**Задание 1**
Перескажите короче, в виде списка, абзац выбранного отрывка, который начинается словами «В Горках-10 на письменном столе». Сохраните его основные факты.
**Задание 2**
Выведите без изменений фрагмент выбранного отрывка от слов «Л. Арагон, возможно, в» до слов «могут вызывать сомнения.».

**Выбранный отрывок**
━━━━━━━━━━
Как видим, ни один из названных выше литераторов – современников Горького, ни А. Жид, ни М. Кольцов, ни Л. Арагон не занимались созданием каких-либо собственных версий смерти великого русского писателя.
А. Жид в день похорон Горького говорил о его болезни как причине смерти, а в своей книге (1936–1937 годов), вообще, не касался этого вопроса.
Другой очевидец событий, М. Кольцов (его книга 1938 года), вынужден был под давлением Сталина не только сам поверить в убийство Горького, но и, пользуясь своей широкой известностью среди литераторов-антифашистов, а также славой первого журналиста СССР, укреплять веру в доказательность процесса 1938 года. Вместе с тем М. Кольцов сказал в своей книге, что он, как и все, ранее считал, что Горький умер из-за болезни.
И, наконец, третий свидетель событий – Л. Арагон в своем романе (1965 года) и заметках разных лет утверждал, что Горький умер из-за болезни. Но каждый раз, когда о ней в романе заходила речь, автор напоминал, что с 1938 года в СССР убийцами писателя будут называться троцкисты и лечившие его врачи.
Л. Арагон, возможно, в качестве стилевого приема, и не проявлял точности в указании дат, мог назвать урну – гробом (тем более, что он видел и гроб с телом Горького и урну с его прахом) и перепутать, где похоронен Горький. (Эти факты может легко уточнить каждый.) Но честность и откровенность автора романа в описании обстановки, которая была в Москве 1936 года, не могут вызывать сомнения.
В Горках-10 на письменном столе всегда лежал слепок (отливка в бронзе) руки М. И. Закревской (Будберг), выполненный скульптором Лагана в Неаполе. В кабинете писателя висела купленная им в 1935 году картина М. В. Нестерова «Больная девушка». «Я никогда не видал в искусстве, чтобы так была опоэтизирована смерть», – признавался Горький [120]. В его спальне находилась другая картина М. В. Нестерова – «Вечер на Волге (Одиночество)».
Позднее картины, рабочий стол Горького, его библиотека были перевезены из Горок-10 в Москву, в Музей А. М. Горького РАН, где и хранятся по сей день.
«“Максим Горький” – это звучит лозунгом!» Отклики граждан СССР на смерть Максима Горького
Е. Р. Матевосян
18 июня 1936 года советский народ и мировая общественность узнали о смерти Максима Горького.
Выступая от имени партии и правительства 20 июня 1936 года на траурном митинге, В. М. Молотов охарактеризовал Горького как «гениального художника слова», «великого сына великого народа», «беззаветного друга трудящихся и вдохновителя борьбы за коммунизм».
━━━━━━━━━━
Элементы набора данных:
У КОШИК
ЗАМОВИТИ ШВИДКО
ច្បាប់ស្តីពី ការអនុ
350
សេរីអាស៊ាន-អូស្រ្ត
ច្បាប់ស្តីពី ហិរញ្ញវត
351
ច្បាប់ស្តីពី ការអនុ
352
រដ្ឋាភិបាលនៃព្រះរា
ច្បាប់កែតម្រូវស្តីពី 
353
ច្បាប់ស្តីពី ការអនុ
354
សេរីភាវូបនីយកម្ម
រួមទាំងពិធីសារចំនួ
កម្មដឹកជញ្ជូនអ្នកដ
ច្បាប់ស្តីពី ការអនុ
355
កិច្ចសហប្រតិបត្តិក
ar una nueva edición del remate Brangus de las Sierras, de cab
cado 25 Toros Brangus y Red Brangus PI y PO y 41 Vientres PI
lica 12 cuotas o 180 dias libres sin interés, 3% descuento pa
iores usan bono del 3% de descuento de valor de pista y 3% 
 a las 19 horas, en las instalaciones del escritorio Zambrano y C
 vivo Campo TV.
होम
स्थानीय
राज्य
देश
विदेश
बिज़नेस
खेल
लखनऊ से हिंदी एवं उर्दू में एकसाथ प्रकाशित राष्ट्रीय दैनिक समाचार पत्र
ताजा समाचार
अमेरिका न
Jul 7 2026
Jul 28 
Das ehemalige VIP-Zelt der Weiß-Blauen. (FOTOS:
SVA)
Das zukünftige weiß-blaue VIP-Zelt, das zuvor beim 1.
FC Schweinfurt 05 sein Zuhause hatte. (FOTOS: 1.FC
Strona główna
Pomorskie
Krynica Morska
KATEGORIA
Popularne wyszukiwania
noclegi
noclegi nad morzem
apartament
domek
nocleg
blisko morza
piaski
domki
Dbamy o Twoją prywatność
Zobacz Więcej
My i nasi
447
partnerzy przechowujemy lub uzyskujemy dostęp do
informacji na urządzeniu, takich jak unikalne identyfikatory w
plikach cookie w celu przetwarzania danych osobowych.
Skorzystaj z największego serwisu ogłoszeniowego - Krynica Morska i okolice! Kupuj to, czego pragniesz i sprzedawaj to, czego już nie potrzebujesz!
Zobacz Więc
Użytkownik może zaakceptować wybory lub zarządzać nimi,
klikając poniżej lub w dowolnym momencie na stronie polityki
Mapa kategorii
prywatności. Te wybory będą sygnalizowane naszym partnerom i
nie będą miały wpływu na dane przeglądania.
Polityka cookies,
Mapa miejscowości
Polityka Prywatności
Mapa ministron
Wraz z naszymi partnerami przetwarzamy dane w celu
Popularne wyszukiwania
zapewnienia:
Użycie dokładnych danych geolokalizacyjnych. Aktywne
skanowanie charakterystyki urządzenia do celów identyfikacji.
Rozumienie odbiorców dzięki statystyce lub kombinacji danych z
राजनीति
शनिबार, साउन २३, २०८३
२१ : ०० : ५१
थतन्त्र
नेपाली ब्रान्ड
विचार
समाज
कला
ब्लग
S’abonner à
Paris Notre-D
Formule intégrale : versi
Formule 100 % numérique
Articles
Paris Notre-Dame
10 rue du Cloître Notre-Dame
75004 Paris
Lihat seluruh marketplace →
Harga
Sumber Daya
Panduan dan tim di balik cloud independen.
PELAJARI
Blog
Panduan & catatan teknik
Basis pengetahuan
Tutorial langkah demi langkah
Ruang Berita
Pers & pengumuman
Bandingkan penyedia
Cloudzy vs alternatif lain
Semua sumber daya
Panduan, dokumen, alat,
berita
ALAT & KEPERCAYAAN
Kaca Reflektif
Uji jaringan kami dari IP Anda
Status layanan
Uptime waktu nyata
━━━━━━━━━━
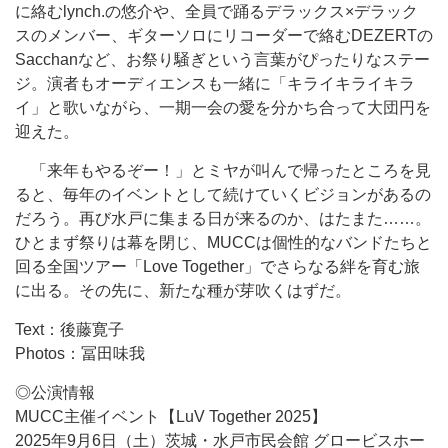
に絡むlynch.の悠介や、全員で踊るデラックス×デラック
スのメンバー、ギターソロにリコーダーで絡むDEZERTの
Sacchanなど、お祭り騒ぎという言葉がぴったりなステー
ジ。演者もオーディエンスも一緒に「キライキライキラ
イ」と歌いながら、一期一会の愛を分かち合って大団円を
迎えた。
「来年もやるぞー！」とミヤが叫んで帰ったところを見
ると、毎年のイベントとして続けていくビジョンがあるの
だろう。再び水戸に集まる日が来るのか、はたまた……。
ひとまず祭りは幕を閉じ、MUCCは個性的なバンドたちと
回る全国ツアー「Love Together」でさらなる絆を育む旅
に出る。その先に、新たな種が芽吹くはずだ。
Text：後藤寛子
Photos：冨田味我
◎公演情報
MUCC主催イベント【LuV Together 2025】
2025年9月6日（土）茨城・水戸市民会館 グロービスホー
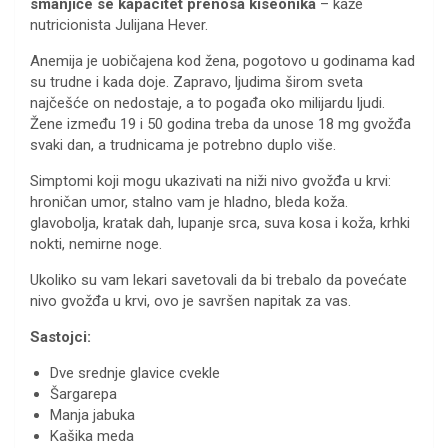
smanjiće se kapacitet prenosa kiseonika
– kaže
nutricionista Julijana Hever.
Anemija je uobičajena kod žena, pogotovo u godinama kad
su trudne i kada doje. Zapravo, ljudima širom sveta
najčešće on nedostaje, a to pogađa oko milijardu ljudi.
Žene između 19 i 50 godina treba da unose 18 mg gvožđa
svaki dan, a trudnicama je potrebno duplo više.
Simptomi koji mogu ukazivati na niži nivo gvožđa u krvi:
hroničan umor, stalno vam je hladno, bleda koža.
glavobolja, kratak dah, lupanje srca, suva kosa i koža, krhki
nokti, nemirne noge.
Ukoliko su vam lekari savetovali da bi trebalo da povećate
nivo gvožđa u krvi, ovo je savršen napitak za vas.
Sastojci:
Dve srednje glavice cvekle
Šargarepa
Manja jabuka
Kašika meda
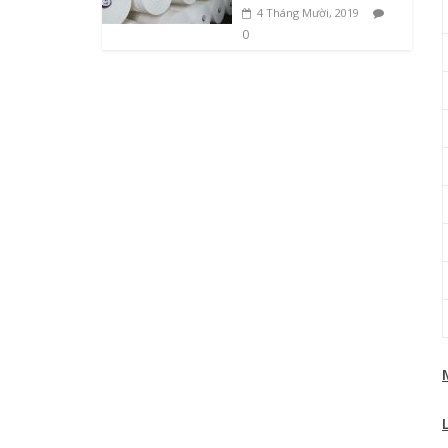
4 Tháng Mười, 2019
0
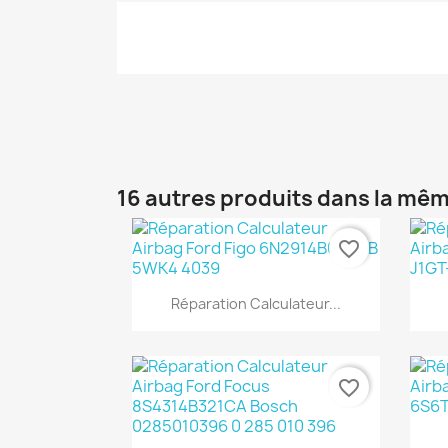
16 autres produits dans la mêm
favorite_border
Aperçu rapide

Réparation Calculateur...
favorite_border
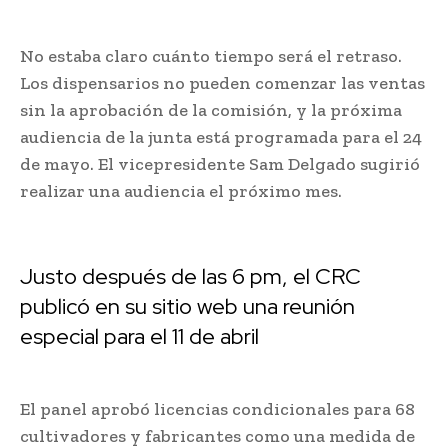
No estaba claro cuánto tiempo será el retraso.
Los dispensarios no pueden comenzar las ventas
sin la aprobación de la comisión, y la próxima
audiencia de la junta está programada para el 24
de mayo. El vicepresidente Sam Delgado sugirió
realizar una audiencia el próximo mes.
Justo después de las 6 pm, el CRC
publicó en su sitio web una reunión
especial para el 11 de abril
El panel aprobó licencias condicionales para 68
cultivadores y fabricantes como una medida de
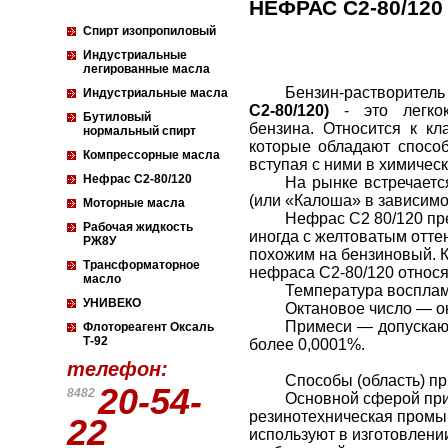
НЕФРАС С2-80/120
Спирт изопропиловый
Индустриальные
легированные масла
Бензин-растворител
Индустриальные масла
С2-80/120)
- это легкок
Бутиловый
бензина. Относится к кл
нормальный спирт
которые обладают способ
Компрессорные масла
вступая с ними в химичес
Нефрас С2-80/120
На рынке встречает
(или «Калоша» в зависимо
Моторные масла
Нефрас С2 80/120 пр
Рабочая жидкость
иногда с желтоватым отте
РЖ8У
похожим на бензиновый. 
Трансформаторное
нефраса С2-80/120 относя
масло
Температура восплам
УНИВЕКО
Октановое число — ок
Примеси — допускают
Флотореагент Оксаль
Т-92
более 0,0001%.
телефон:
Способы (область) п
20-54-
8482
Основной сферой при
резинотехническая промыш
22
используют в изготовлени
━━━━━━━━━━
**Ответ 1**
- На письменном столе в Горках-10 всегда лежал бронзовый слепок руки М. И. Закревской (Будберг). Его выполнил скульптор Лагана в Неаполе.
- В кабинете висела картина М. В. Нестерова «Больная девушка», купленная Горьким в 1935 году. Горький признавался, что никогда не видел в искусстве столь опоэтизированной смерти.
- В спальне находилась другая картина Нестерова — «Вечер на Волге (Одиночество)».

**Ответ 2**
Л. Арагон, возможно, в качестве стилевого приема, и не проявлял точности в указании дат, мог назвать урну – гробом (тем более, что он видел и гроб с телом Горького и урну с его прахом) и перепутать, где похоронен Горький. (Эти факты может легко уточнить каждый.) Но честность и откровенность автора романа в описании обстановки, которая была в Москве 1936 года, не могут вызывать сомнения.